Ingredients
1-½ cups frozen Dole IQF Cranberries
1-½ cups granulated sugar
1 tsp grated orange peel
½ cup orange juice
3 cups frozen Dole IQF Blueberries part thawed drained
6 Tbsp cornstarch
¼ cup water
½ cup all-purpose flour
½ cup quick cooking oats
¼ cup packed brown sugar
½ tsp ground cinnamon
½ tsp salt
¼ cup butter softened
Pastry for 9-inch pie shell
Directions
- Preheat oven 400ºF.
- Combine cranberries, sugar, and orange juice in large saucepan. Bring to boil, stirring occasionally. Cook over medium heat until cranberries begin to pop, 4 to 5 minutes. Add blueberries.
- Stir together cornstarch and water in small bowl; add to berry mixture. Cook, stirring, until thickened, 8 to 10 minutes. Remove from heat.
- Combine flour, oats, brown sugar, cinnamon and salt in medium bowl. Cut in butter with pastry blender or two forks until crumbled.

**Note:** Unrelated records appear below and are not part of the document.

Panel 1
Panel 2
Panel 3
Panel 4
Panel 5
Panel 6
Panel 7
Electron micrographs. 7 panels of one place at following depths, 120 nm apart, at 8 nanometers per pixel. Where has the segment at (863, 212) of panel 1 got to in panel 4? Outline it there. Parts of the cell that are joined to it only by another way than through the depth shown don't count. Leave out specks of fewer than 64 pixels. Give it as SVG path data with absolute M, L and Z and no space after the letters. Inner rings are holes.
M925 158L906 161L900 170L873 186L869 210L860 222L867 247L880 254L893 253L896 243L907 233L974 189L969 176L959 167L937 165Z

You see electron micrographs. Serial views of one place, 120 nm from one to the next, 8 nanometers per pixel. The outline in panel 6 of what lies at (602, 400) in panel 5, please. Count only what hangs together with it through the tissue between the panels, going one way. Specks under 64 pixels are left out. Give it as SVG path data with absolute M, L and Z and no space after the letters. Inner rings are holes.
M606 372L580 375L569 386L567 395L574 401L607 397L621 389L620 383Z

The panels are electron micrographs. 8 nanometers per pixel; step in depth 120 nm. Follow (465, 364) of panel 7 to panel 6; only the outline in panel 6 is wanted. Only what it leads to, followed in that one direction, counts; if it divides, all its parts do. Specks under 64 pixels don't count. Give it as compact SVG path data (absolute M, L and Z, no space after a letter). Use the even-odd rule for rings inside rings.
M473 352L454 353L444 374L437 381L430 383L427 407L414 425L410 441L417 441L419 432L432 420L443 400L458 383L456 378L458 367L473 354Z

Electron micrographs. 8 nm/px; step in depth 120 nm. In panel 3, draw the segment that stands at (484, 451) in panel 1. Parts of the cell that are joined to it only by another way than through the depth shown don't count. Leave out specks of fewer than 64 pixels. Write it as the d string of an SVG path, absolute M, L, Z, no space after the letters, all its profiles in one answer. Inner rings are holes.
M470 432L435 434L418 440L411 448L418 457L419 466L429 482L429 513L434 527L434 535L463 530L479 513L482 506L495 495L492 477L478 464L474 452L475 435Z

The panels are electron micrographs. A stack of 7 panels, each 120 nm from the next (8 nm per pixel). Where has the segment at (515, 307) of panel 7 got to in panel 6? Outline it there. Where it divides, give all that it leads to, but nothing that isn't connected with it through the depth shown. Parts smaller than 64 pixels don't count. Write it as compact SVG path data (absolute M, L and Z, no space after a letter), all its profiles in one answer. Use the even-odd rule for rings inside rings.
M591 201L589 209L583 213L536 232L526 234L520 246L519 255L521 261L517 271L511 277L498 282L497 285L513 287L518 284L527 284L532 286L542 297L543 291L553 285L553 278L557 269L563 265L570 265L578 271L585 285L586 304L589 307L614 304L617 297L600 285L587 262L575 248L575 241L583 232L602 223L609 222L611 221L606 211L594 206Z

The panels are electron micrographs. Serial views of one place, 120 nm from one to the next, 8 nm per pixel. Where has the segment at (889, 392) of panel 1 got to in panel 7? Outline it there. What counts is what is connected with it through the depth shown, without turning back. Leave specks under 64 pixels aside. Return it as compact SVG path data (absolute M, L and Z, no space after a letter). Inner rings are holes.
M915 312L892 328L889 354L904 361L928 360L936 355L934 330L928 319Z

- Press pastry into pie dish; turn under and flute edges. Pour in thickened berry mixture. Spoon crumb mixture over top.
- Cover edge of crust with strips of aluminum foil to prevent over browning. Bake until crumb topping is lightly browned, 25 to 30 minutes. Cool well or chill before cutting.